Q3 of 38 · CI/CD & DevOps

What is CI/CD and where does QA fit?

CI/CD & DevOpsJuniorci-cdfundamentalsqa-rolepipeline

Short answer

Short answer: CI is automated build + test on every commit to catch breakage early. CD is automated deployment to environments after passing checks. QA owns the test suites that run in pipelines and the quality gates — pass/fail criteria — that block bad code from advancing.

Detail

Continuous Integration (CI): every code commit triggers an automated pipeline that builds the code, runs unit/integration/lint checks, and reports the result within minutes. The goal is fast feedback — break-and-fix in five minutes, not at the end of a sprint.

Continuous Delivery (CD-delivery): after CI passes, the build is automatically packaged and deployed to a staging environment, ready for manual promotion to production.
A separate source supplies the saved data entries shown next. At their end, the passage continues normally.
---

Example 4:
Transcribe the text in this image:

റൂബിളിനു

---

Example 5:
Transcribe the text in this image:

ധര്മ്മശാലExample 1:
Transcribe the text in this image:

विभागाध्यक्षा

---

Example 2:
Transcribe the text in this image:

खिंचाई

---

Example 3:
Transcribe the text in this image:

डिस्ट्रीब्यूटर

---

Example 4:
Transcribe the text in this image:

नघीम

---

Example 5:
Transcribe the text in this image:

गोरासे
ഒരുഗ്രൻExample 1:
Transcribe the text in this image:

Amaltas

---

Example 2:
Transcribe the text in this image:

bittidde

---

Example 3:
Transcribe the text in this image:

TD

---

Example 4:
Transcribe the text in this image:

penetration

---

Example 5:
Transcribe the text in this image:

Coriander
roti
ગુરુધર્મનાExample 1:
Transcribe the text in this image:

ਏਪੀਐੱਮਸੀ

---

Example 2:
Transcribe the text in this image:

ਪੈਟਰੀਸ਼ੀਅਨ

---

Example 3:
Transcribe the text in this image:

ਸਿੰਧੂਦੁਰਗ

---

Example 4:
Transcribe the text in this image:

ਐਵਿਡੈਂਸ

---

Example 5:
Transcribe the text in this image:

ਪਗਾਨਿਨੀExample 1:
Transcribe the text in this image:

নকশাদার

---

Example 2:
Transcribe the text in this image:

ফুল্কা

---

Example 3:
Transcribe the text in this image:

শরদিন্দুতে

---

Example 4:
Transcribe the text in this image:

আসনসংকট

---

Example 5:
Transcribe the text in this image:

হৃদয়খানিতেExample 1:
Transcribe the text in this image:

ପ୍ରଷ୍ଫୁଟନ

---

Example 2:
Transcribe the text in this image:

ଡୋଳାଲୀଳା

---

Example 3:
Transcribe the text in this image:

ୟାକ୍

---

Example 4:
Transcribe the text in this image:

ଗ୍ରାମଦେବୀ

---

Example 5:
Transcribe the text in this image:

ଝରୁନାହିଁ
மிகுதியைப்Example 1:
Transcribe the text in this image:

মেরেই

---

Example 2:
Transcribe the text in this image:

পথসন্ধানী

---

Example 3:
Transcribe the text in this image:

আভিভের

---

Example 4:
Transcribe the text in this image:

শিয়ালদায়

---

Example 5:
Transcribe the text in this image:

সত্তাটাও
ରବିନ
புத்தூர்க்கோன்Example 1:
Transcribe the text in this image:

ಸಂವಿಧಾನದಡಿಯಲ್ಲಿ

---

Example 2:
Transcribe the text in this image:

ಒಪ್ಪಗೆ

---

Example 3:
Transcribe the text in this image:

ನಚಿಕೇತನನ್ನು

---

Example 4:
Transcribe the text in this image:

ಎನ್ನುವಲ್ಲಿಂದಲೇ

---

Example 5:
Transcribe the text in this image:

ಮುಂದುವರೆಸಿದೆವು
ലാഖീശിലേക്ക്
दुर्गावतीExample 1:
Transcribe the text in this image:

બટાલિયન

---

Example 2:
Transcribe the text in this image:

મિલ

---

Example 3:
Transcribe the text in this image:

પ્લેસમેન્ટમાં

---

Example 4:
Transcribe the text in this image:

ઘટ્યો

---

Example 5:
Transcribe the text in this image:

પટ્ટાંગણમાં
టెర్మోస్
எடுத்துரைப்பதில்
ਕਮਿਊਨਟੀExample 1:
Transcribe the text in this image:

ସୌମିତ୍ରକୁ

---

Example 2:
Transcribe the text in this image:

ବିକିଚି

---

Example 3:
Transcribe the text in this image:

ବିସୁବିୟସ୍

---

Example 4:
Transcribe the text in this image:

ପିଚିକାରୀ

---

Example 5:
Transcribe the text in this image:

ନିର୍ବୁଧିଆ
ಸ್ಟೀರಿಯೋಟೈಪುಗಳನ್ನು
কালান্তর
Continuous Deployment (CD-deployment): takes that one step further — automated deploy all the way to production whenever CI/CD checks pass. No manual gate.

Where QA fits — three concrete responsibilities:

  1. Author the automated tests that run in CI: unit, integration, contract, E2E, performance smoke. The test suite is the quality gate.
  2. Define what blocks the pipeline. Failing tests block, falling coverage blocks, critical security findings block. Subjective things (code style preferences) often don't.
  3. Maintain pipeline health. Flaky tests get triaged or quarantined. Test runtime stays under target. Failures get root-caused, not retried.
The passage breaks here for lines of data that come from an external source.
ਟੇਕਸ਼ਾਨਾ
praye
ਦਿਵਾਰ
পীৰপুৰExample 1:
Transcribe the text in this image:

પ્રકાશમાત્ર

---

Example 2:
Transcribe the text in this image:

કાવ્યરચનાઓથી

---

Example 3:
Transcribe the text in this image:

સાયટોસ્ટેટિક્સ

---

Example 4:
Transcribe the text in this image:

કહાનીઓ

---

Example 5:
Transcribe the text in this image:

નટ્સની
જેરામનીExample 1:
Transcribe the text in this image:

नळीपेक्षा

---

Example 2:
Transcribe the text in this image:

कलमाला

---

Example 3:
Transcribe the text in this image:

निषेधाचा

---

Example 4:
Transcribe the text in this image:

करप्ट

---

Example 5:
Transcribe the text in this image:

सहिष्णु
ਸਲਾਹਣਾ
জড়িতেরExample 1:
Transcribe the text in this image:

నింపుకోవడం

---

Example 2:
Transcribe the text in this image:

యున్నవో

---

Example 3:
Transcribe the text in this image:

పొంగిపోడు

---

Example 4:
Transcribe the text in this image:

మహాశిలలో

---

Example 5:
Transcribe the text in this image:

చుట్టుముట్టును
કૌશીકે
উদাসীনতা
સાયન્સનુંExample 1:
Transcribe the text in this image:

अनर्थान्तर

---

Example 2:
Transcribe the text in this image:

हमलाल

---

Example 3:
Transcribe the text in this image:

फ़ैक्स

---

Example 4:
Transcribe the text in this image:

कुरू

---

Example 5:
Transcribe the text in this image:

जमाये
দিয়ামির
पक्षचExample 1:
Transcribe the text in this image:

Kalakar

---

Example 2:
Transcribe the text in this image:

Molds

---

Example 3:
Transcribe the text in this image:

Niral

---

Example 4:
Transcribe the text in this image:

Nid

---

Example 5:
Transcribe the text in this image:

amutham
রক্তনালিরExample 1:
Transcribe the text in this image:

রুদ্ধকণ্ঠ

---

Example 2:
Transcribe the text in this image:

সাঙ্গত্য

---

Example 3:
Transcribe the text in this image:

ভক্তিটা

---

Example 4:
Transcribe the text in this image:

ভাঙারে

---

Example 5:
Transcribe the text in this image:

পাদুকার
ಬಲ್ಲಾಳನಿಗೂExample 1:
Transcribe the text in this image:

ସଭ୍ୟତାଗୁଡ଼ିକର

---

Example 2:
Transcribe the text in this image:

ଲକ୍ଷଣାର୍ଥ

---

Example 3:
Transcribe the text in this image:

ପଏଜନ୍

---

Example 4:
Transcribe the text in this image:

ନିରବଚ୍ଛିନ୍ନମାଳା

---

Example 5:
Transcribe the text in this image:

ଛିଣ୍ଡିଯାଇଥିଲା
In a healthy team, QA isn't a separate phase before release — it's continuous, automated, and the pipeline enforces it. The QA engineer's job evolves from "test before release" to "design the system that tests on every commit."

// WHAT INTERVIEWERS LOOK FOR

Naming the three concepts (CI, continuous delivery, continuous deployment), articulating QA's role as test author + gate definer, and recognising QA as continuous, not phase-gated.

// COMMON PITFALL

Saying CI/CD means 'we deploy quickly' without mentioning quality gates. The 'gate' is the whole point — speed without gates is just shipping bugs faster.